Keane gets a reasonable handle on the political history and interprets the contours of Seeger's career generously. For example, Keane's narration suggests that Seeger's early 1940s folk group, the Almanac Singers, suffered a post-Pearl Harbour backlash against their peace songs. In fact, as Seeger himself makes clear, they simply followed the Communist Party line and dropped the peace songs long before Pearl Harbour, when Stalin turned against the Nazis. So far the highlight of the series has been Seeger's tales from the 1950s blacklist. He doesn't play up his own discomforts, however, and is prone to turn quickly into a sort of talking-blues preacher when it comes to the prospects for social change. "Imagine a big see-saw," he says, "and one end has got a basket of rocks on it - that's on the ground. The other end has got a basket half full of sand, and some of us have got teaspoons and we're tryin' to put more sand in it. "Most people are laughin' at us, they're saying `Don't you see it's leakin' out as fast as you're puttin' it in.' And all we can say is `Well, we're gettin' more people with teaspoons all the time, and we're puttin' it in faster than it's leakin' out.' "And one of these days you'll see that whole see-saw going zzzooop and the rocks will go up in the air and the basket of sand will go down. And people will say, `Gee, how did it happen so quickly?' "

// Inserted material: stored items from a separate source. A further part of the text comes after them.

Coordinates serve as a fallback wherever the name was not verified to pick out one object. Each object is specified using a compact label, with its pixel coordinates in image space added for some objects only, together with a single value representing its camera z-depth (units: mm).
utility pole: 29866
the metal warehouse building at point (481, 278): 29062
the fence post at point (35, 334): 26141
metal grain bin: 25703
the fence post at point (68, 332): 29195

Sunday Miscellany (RTE Radio 1) seems to be going as long and strong as Pete Seeger. Last Sunday, it included a sweetheart of a four-minute memoir by Kevin McDermott, recalling the contrast between his and his father's experience of two Dublin parks, the badlands of Sundrive Park, near his own childhood home in Crumlin, and the manicured lawns of Herbert Park, near where his father grew up in Donnybrook's Pembroke Cottages.
The unambiguous meaning of these placenames in what has been called the most residentially class-segregated city in Europe reminded me of a debate I took part in last Friday. Your columnist went head-to-head in a posh hotel with Dermot Hanrahan of Dublin's FM104 about "no holds barred talk radio". I won't bore you with the details, but Mr Hanrahan understandably played the Dublin 4 card: The Irish Times and other outlets of the intelligentsia don't know or care about real life in working-class Dublin and so can't appreciate the reality of the late-night phone-ins.

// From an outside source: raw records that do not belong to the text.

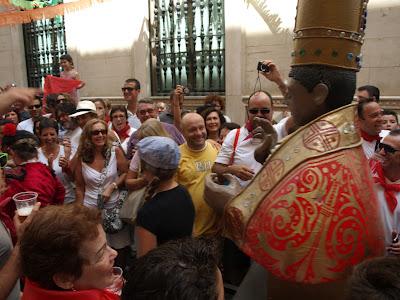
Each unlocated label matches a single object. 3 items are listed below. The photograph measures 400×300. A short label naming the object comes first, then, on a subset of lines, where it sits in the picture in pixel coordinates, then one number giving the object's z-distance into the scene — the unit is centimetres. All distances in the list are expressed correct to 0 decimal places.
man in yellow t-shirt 287
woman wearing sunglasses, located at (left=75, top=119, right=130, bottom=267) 323
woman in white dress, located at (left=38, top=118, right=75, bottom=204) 351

Back in the office, I checked out my fellow 30-somethings; we're living, shopping, drinking, raising kids in Marino, Drumcondra, Cabra, Kilmainham, the Liberties, Inchicore, Crumlin. Mostly we're not real Dubs. The property market has seen us youngish professionals follow the (1) republicans, (2) lesbians, (3) lefties and (4) gay men who are generally, in roughly that order, the cutting edge of "gentrification", the first outsiders in an urban community. Whatever the reasons, it's an intriguing social change in its infancy: the easy truism that we can be PC and liberal at a safe remove from working-class areas and their problems is no longer quite so true.